Fußball "Mein Mann soll für die Schweiz mitfiebern"

Geldern · Martina Voss-Tecklenburg trainiert seit 2012 die Schweizer Frauenfußball-Nationalmannschaft, die zum ersten Mal an einer WM teilnimmt.

 Nationaltrainerin Martina Voss-Tecklenburg gibt beim schweizer Frauenfußball-Nationalteam seit drei Jahren die Richtung vor.

Nationaltrainerin Martina Voss-Tecklenburg gibt beim schweizer Frauenfußball-Nationalteam seit drei Jahren die Richtung vor.

Foto: DPA Alliance

Obwohl Sie Trainerin der schweizer Nationalmannschaft der Fußballfrauen sind, sehen Sie sich immer noch als Straelenerin. Heute geht es ins Flugzeug zur Weltmeisterschaft nach Kanada, am Mittwoch gab es ein letztes Vorbereitungsspiel gegen die Deutsche Nationalmannschaft. Aktuell bedeutet das ganz schön viel Stress, oder?

Martina Voss-Tecklenburg Ja, das ist richtig. Aber es muss auch nicht stressfrei sein. Ich nehme die vier Wochen Stress gerne in Kauf. Kein Stress hätte ja auch bedeutet, keine Weltmeisterschaft. Danach gibt es außerdem drei Wochen Urlaub, das steht schon fest.

Welche Ziele haben Sie sich mit Ihrer Mannschaft für die Weltmeisterschaft gesetzt?

Voss-Tecklenburg Wir sind ja absolute WM-Neulinge und aus meiner Sicht haben wir mit Japan, Kamerun und Ecuador eine schwere Gruppe bekommen. Das Viertelfinale wäre für uns in etwa so, als wenn andere ins Finale kommen und vielleicht sogar den Weltmeisterschaftstitel gewinnen. Das sage ich als Trainerin. Ansonsten wäre Gruppenzweiter zu werden und ins Achtefinale zu kommen, auch schon ein Riesenerfolg.

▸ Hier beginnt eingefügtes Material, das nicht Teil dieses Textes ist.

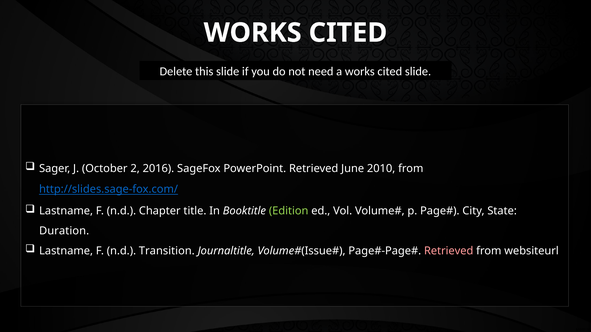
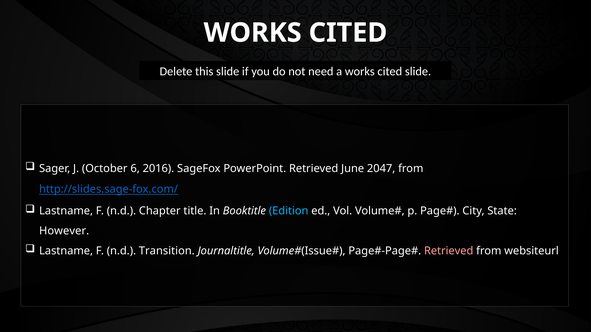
2: 2 -> 6
2010: 2010 -> 2047
Edition colour: light green -> light blue
Duration: Duration -> However
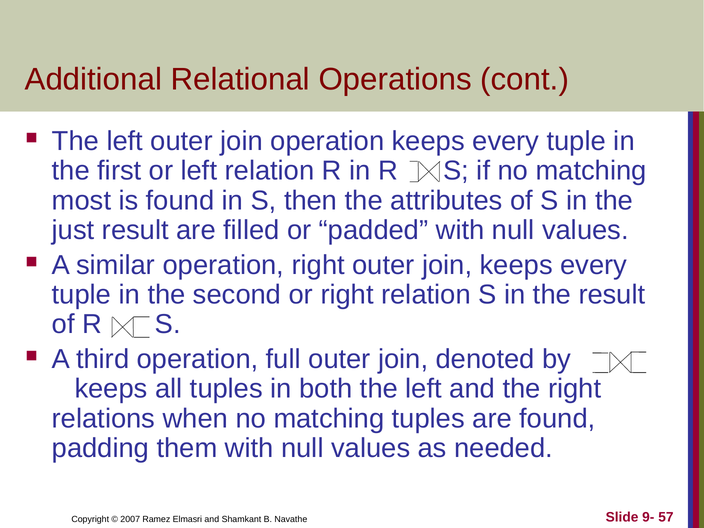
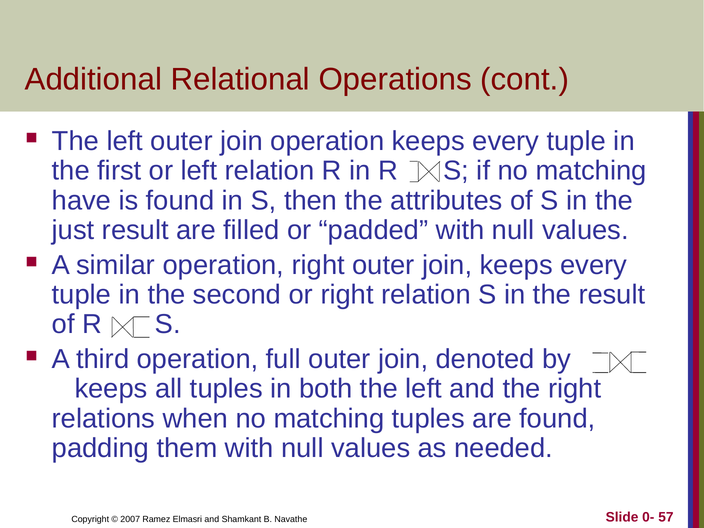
most: most -> have
9-: 9- -> 0-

Auftakt ist für Ihre Mannschaft am Montag, 8. Juni, das Spiel gegen Japan. Die waren 2011 Weltmeister. Angstgegner ist vielleicht ein bisschen hoch gegriffen, aber wie begegnen Sie der japanischen Mannschaft?

Voss-Tecklenburg Ich habe mir vor kurzem noch das Spiel der Japaner gegen Italien angeschaut. Das hat mich sehr beeindruckt. Die Meistermannschaft 2011 spielt wie eine Vereinsmannschaft, wie ein Bienenschwarm halten sie zusammen. Selbst auf dem Kunstrasenplatz ist da viel Ballsicherheit. Sie sind für mich absoluter Gruppenfavorit.

Was ist mit Ihren anderen beiden Gruppengegnern?

Voss-Tecklenburg Kamerun besitzt eine sehr zweikampfstarke Mannschaft. Ecuador ein südamerikanisches Team, das noch nie bei einer Weltmeisterschaft vertreten war.

Spielt das unterschiedliche Temperament eine Rolle?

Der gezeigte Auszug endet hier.